The attack on progressivity has been going on for several years. It was not so long ago that the top bracket in the personal income tax was 85 per cent. Then it was reduced to 50 per cent on “earned income.” Then to 50 per cent on all income, except for capital gains, which were taxed up to 35 per cent. Then capital gains were dropped back to 20 per cent. And now the top rate is 28 per cent across the board, with a complicated proviso that need not be of concern to you unless your taxable income exceeds $200,000. (The proviso, allowing for certain deductions at the lowest rather than at the highest rate, was one of the few good ideas of the original Bradley-Gephardt proposal. See “A Cautionary Tale of Tax Reform,” NL, January 27,1984.)
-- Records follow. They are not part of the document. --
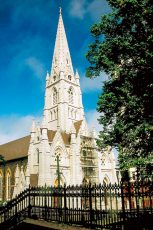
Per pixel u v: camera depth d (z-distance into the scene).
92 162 71.06
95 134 73.81
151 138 16.91
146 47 16.17
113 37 19.53
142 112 17.36
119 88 18.23
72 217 14.62
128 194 12.52
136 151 18.91
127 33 18.55
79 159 67.44
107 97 19.16
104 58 19.22
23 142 82.31
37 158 67.69
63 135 71.69
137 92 16.97
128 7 17.00
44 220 16.25
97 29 19.86
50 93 92.94
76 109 91.12
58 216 15.51
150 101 16.19
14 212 19.00
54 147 64.50
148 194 12.05
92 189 13.98
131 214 12.37
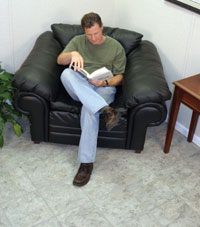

HOPE OF CHANGING the tax law’s rate of progressivity was abandoned by everyone who entered the Congressional conference rooms. It was insisted from the start-by Bradley-Gephardt in 1983 as well as by Reagan- Regan in 1986- that a reformed tax law would be revenue neutral. This shibboleth meant not merely that the total revenue raised under the new law would be the same as that under the old, but also that the various quintiles of income recipients would pay the same proportions of the total tax under both laws. An exception was that certain of the poorest of the poor, who had been added to the rolls in the reactionary surge of 1981-82, would now be dropped again.
The new law is certainly better than the old in that whatever is unreasonable or unjust in it is plainly stated rather than shoddily sheltered. But that is not to say it is more reasonable or just. It may, in fact, lead to greater injustice. It is probable that throughout the corporate world executives will demonstrate an increased eagerness for high salaries because they will be able to keep a higher proportion of them. It is probable, too, that the kind of investment banking that leads to raids and takeovers and greenmail will be stimulated, and that so will the securities and commodities and futures markets. It is even probable that the changes in the corporation tax will encourage many companies to increase executive perks, on the ground that the tax collector would get the money if it weren’t spent on limousines and Lear jets.
It will be noticed that the foregoing probabilities are to some degree contradictory. It is something of a paradox that lower personal and higher corporate taxes can be expected to result in both higher executive salaries and perks as well as higher winnings from speculating in the securities of the companies whose earnings are reduced by paying the salaries and perks.
This can happen all at once through an accentuation of the polarization of the American economy. The rich can become richer by keeping the poor in their place and by pushing more of the middle class down to join them. The trend can continue for a damnably long time without arousing much political reaction. The possibility of an economic reaction is more immediate. As Jean Baptiste Say, in one of his acuter moments, wrote, “There is nothing to be got by dealing with people who have nothing to pay.”
Our economy is bad because our morale is bad. For too many years, greed has been admired in high places and doing good has been sneered at. A steeply progressive income tax would be a sign of a shift in morale-which would be far more important than whatever increased revenue might be raised, and vastly more important than the size of the deficit.
The New Leader
[1] Readers with a bent for trivia may recall that one of the targets of Major Kong’s B-52 in the movie “Dr. Strangelove” was Laputa. According to IMDb, “Major Kong’s plane’s primary target, is an ICBM complex at Laputa. In Jonathan Swift‘s 1726 novel ‘Gulliver’s Travels’, Laputa is a place inhabited by caricatures of scientific researchers.”